## Work order
Look through the records, and wherever the string "Hamilton" turns up, copy out that line.

======== Material provided ========

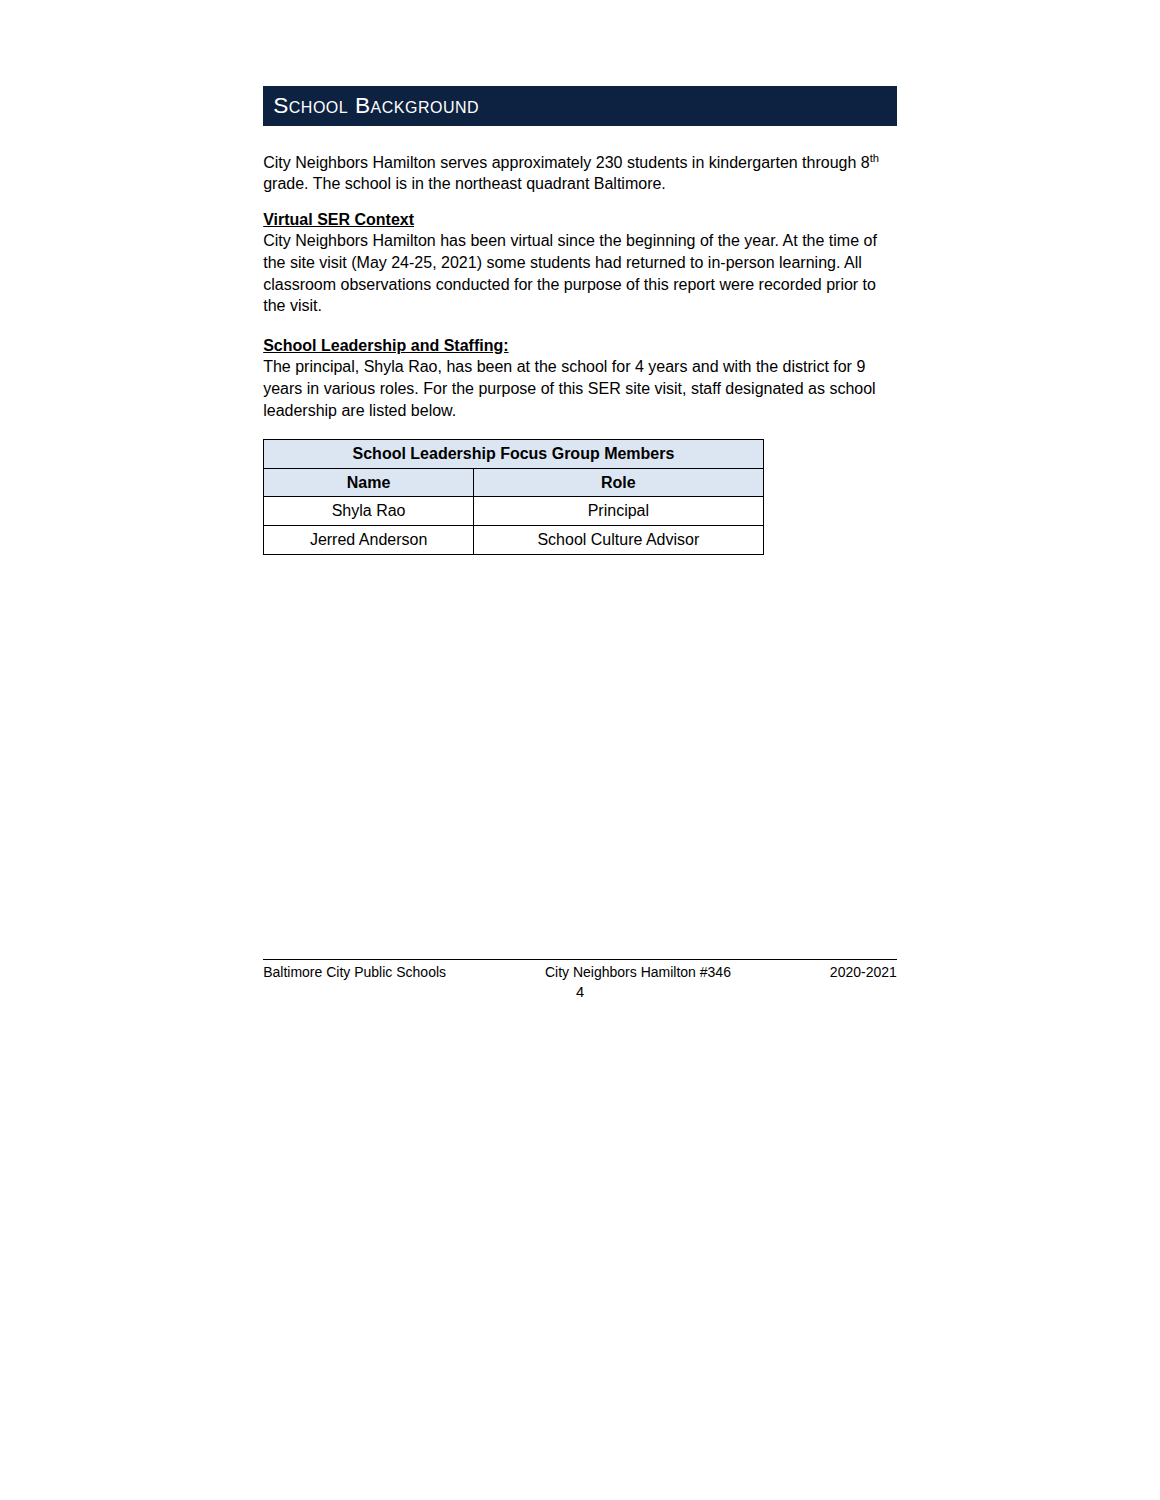School Background
City Neighbors Hamilton serves approximately 230 students in kindergarten through 8th grade. The school is in the northeast quadrant Baltimore.
Virtual SER Context
City Neighbors Hamilton has been virtual since the beginning of the year. At the time of the site visit (May 24-25, 2021) some students had returned to in-person learning. All classroom observations conducted for the purpose of this report were recorded prior to the visit.
School Leadership and Staffing:
The principal, Shyla Rao, has been at the school for 4 years and with the district for 9 years in various roles. For the purpose of this SER site visit, staff designated as school leadership are listed below.
| School Leadership Focus Group Members |
| --- |
| Name | Role |
| Shyla Rao | Principal |
| Jerred Anderson | School Culture Advisor |
Baltimore City Public Schools City Neighbors Hamilton #346 2020-2021
4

========

## Exercise result
City Neighbors Hamilton serves approximately 230 students in kindergarten through 8th grade. The school is in the northeast quadrant Baltimore.
City Neighbors Hamilton has been virtual since the beginning of the year. At the time of the site visit (May 24-25, 2021) some students had returned to in-person learning. All classroom observations conducted for the purpose of this report were recorded prior to the visit.
Baltimore City Public Schools City Neighbors Hamilton #346 2020-2021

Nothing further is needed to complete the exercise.